=== Exercise set ===
1. Translate this sentence from the gEDA discussion below into Spanish: "The CD eliminates the multiple download problem."
2. Write out the gEDA discussion below verbatim, from "That's what the" to "PCB to gschem.".

That's what the CD is supposed to do for you.  OTOH, if you use a
different installation mechanism then you need to do multiple get-apts
or yums or whatever.  On the third hand, you can always d/l the .iso
and then install manually via "make install" in the gEDA root
directory.  The CD eliminates the multiple download problem.   

> > * Backannotation from PCB to gschem. 
> > 
> > This is a topic of frequent discussion.  Last night's idea was to do
> > backanno in two steps:  The first step (using "geco" program) would
> > create a cleartext .eco file from a changed .pcb file.  The .eco file
> > would then be used (by "gbackanno") to update the .sch file.  The
> > advantage here is that you would have a record of changes made in the
> > .eco file, and you could edit the .eco file with emacs (or whatever)
> > before doing any backannotation into gschem.
> > 
> > Here's the full proposed design cycle (in ASCII art):
> > 
> >     +------ (.sch) ---->  gnetlist  ------ (.pcb.new) ------+
> >     |                    (gsch2pcb)                         |
> >     |                                                       |
> >     |                                                       V
> >   gschem                                                   pcb
> >     ^                                                       |
> >     |                                                       |
> >   (.sch)                                                  (.pcb)

=== Stored rows ===
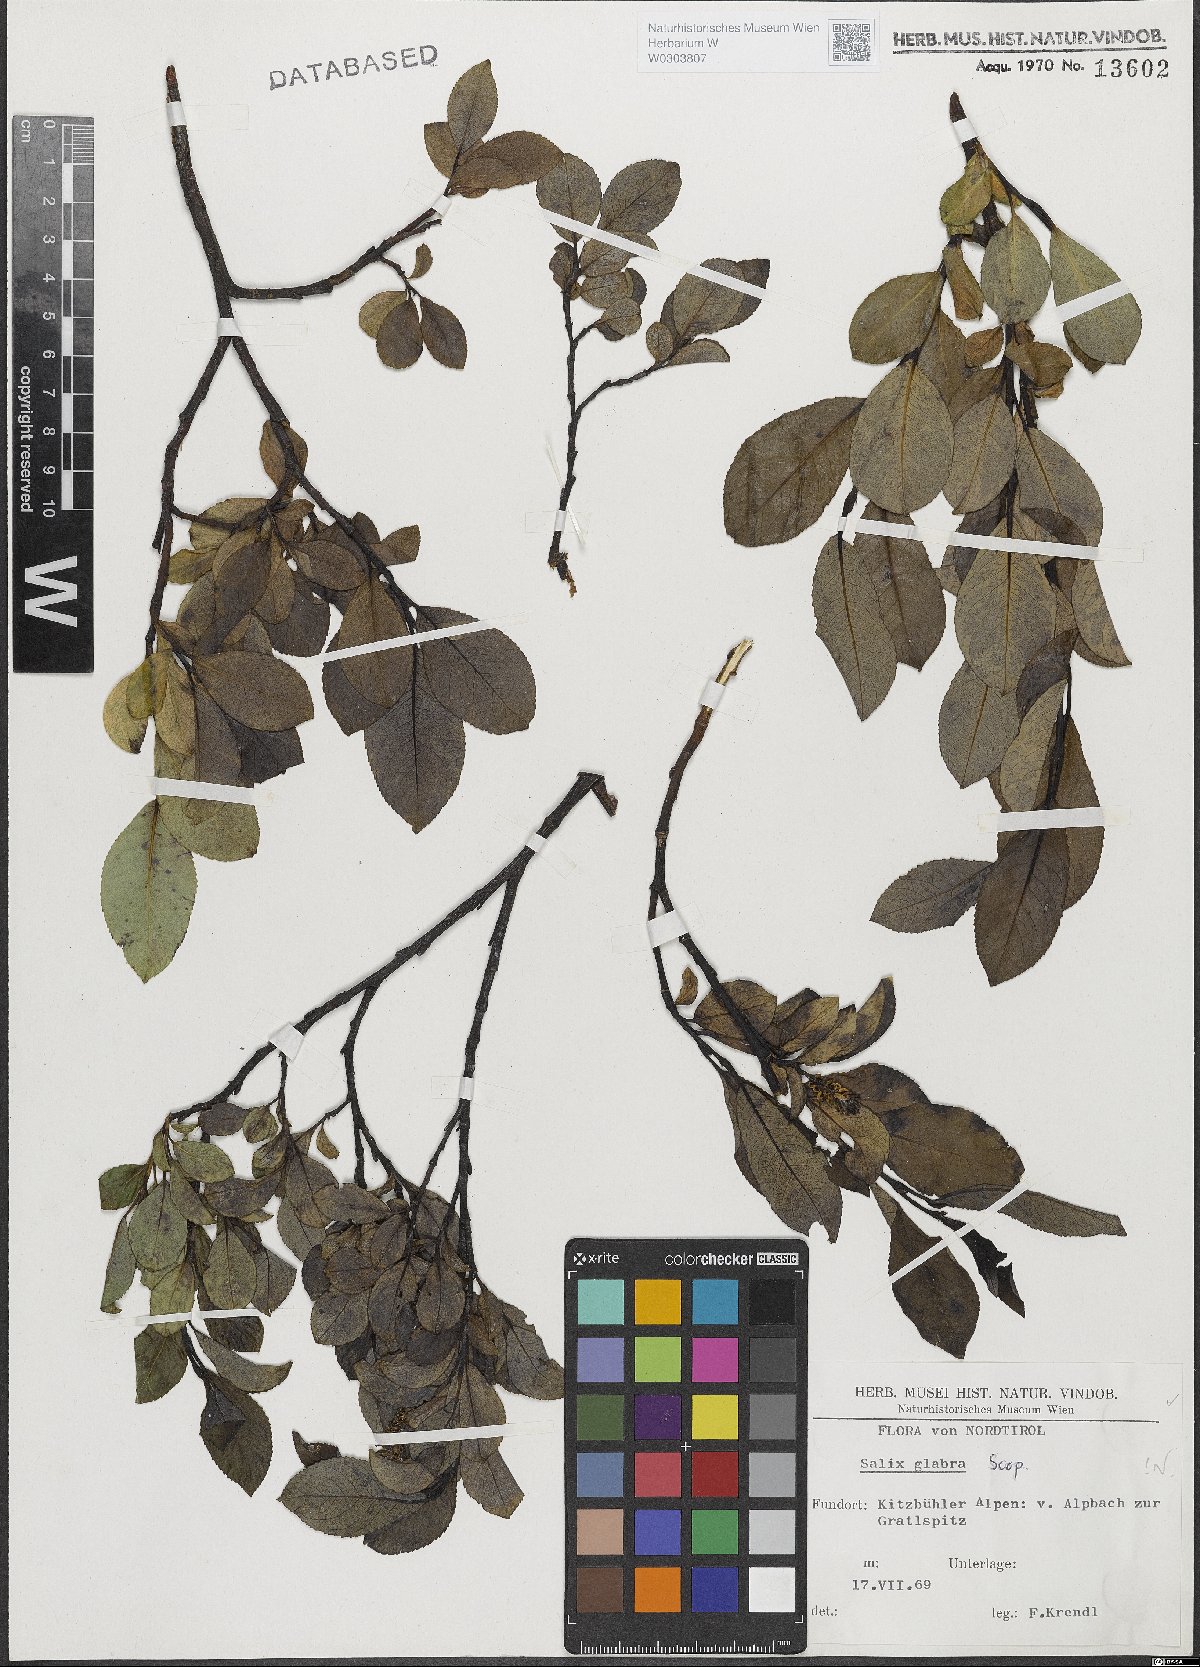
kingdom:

...

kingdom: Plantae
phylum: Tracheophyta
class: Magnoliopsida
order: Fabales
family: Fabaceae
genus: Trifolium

=== Results ===
1. El CD elimina el problema de las descargas múltiples.

2.
That's what the CD is supposed to do for you.  OTOH, if you use a
different installation mechanism then you need to do multiple get-apts
or yums or whatever.  On the third hand, you can always d/l the .iso
and then install manually via "make install" in the gEDA root
directory.  The CD eliminates the multiple download problem.   

> > * Backannotation from PCB to gschem.